“Un veto politico”. Così lo ha definito uno che di interferenze tra calcio e politica se ne intende parecchio, Recep Erdoğan. Parlando all’Università Atatürk di Erzurum a fine dicembre, il Presidente turco ha sostenuto che il Portogallo avrebbe tenuto in panchina Cristiano Ronaldo ai Mondiali in Qatar per la sua vicinanza alla causa palestinese. Non ha aggiunto altro, per cui non sappiamo da chi sarebbe venuto questo veto e perché avrebbe colpito il solo Ronaldo, mentre i giocatori marocchini hanno potuto mostrare la bandiera palestinese innumerevoli volte senza la minima ripercussione. E così questa sembra la solita sparata di un politico autoritario ma visceralmente appassionato di calcio, un mondo che però lo ha spesso respinto. Eppure a molti è suonato più di un campanello: Ronaldo, in effetti, sta notoriamente dalla parte dei palestinesi. Vero?

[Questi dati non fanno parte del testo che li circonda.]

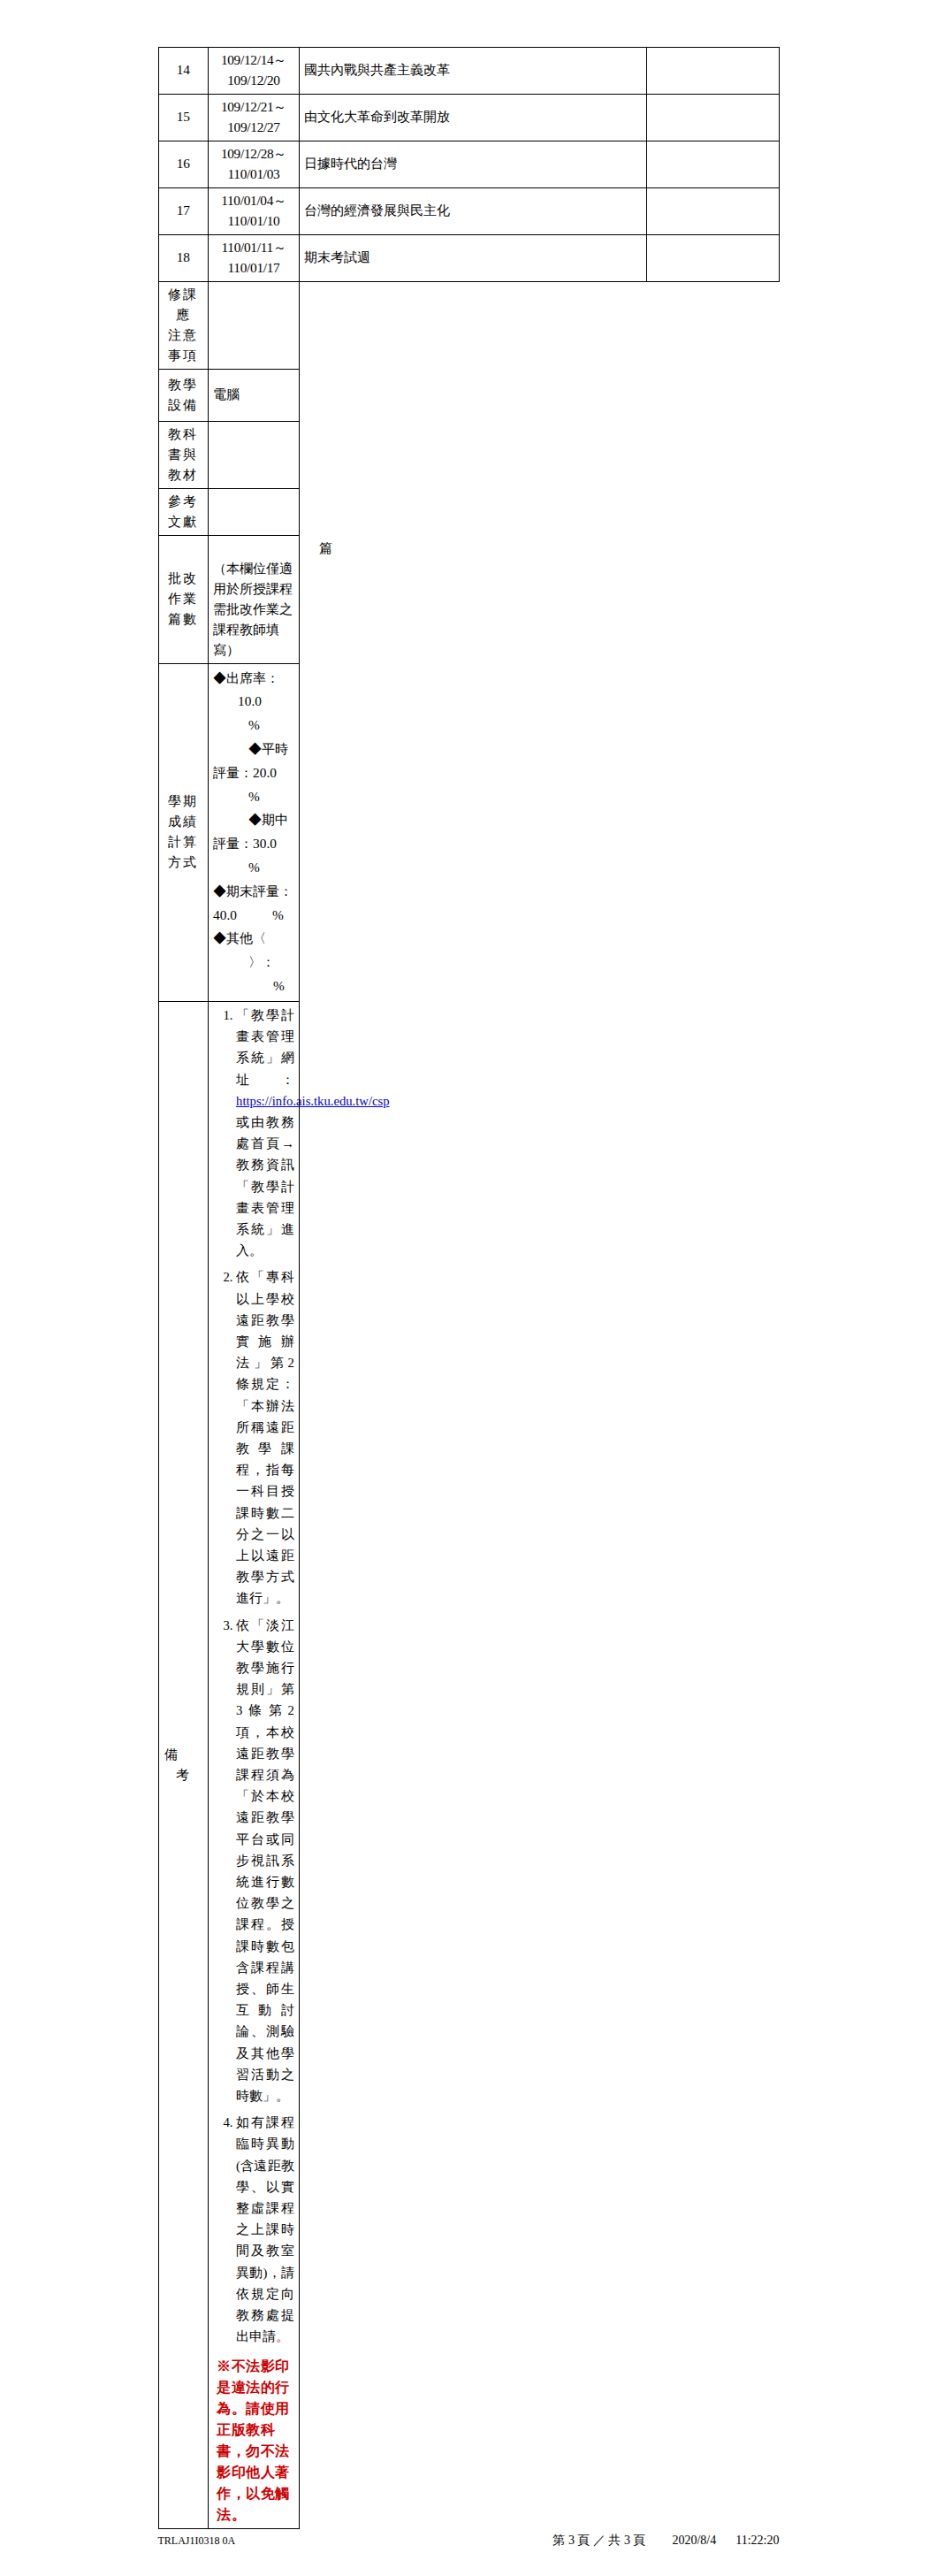| 14 | 109/12/14～ 109/12/20 | 國共內戰與共產主義改革 | |
| 15 | 109/12/21～ 109/12/27 | 由文化大革命到改革開放 | |
| 16 | 109/12/28～ 110/01/03 | 日據時代的台灣 | |
| 17 | 110/01/04～ 110/01/10 | 台灣的經濟發展與民主化 | |
| 18 | 110/01/11～ 110/01/17 | 期末考試週 | |
| 修課應 注意事項 | |
| 教學設備 | 電腦 |
| 教科書與 教材 | |
| 參考文獻 | |
| 批改作業 篇數 | 篇（本欄位僅適用於所授課程需批改作業之課程教師填寫） |
| 學期成績 計算方式 | ◆出席率： 10.0 % ◆平時評量：20.0 % ◆期中評量：30.0 % ◆期末評量：40.0 % ◆其他〈 〉： % |
| 備 考 | 「教學計畫表管理系統」網址： https://info.ais.tku.edu.tw/csp 或由教務處首頁→教務資訊「教學計畫表管理系統」進入。 依「專科以上學校遠距教學實施辦法」第2條規定：「本辦法所稱遠距教學課程，指每一科目授課時數二分之一以上以遠距教學方式進行」。 依「淡江大學數位教學施行規則」第3條第2項，本校遠距教學課程須為「於本校遠距教學平台或同步視訊系統進行數位教學之課程。授課時數包含課程講授、師生互動討論、測驗及其他學習活動之時數」。 如有課程臨時異動(含遠距教學、以實整虛課程之上課時間及教室異動)，請依規定向教務處提出申請 。 ※不法影印是違法的行為。請使用正版教科書，勿不法影印他人著作，以免觸法。 |
TRLAJ1I0318 0A
第 3 頁 ／ 共 3 頁 2020/8/4 11:22:20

La storia di Cristiano Ronaldo e della Palestina circola da tempo online, soprattutto nel giro della sinistra. Il sottoscritto, per esempio, l’ha sentita la prima volta circa dieci anni fa: una conoscente mi segnalò un comunicato pro-Palestina firmato da diversi calciatori professionisti, praticamente tutti arabi o africani, se non fosse stato per la presenza anche di Cristiano Ronaldo, all’epoca attaccante del Real Madrid. Col senno di poi, il suo nome in mezzo a tutti quelli mi sembrò abbastanza strano: era l’unico europeo, anzi l’unico occidentale, e sebbene fosse da anni un giocatore famosissimo a livello globale non avevo mai sentito di sue esplicite prese di posizione per la Palestina (o, in generale, su tematiche politiche). A ripensarci, il sito che riportava il comunicato e le firme non faceva parte di nessuna organizzazione riconosciuta od organo d’informazione ufficiale. Ma si sa che spesso le notizie sulla situazione in Palestina circolano su misconosciuti siti di controinformazione gestiti da attivisti, per cui non ci diedi troppo peso all’epoca. Ma è ovvio che, in questo modo, prendono a circolare facilmente notizie non verificate: la mala-informazione fa spesso più danno alle cause della propaganda avversa.
Oggi, di quel comunicato non riesco più a scovare traccia, ma le notizie del supporto di Ronaldo alla causa palestinese popolano internet con una certa assiduità. Basta una ricerca veloce su Google per accorgersi che anche siti più noti e qualificati hanno riportato questa storia o qualcosa del genere. A vederla così, dunque, potremmo dire che è verosimile, ma basta scendere un attimo nella cantina delle fonti per scoprire che è vuota e molto polverosa. La fonte più vecchia che ho rintracciato a proposito di questa storia risale al settembre 2013 (quindi, più o meno all’epoca in cui m’imbattei nel famoso comunicato), quando il profilo Twitter della società di scommesse ODDSbible rivelò che Ronaldo aveva donato 1,4 milioni di euro ai bambini palestinesi. Da dove provenisse la notizia originale, oggi è difficile stabilirlo, ma il tweet non ebbe grande successo, tanto che oggi vanta poco più di 300 like e meno di 1.000 condivisioni. Eppure, in qualche modo la notizia prese a circolare.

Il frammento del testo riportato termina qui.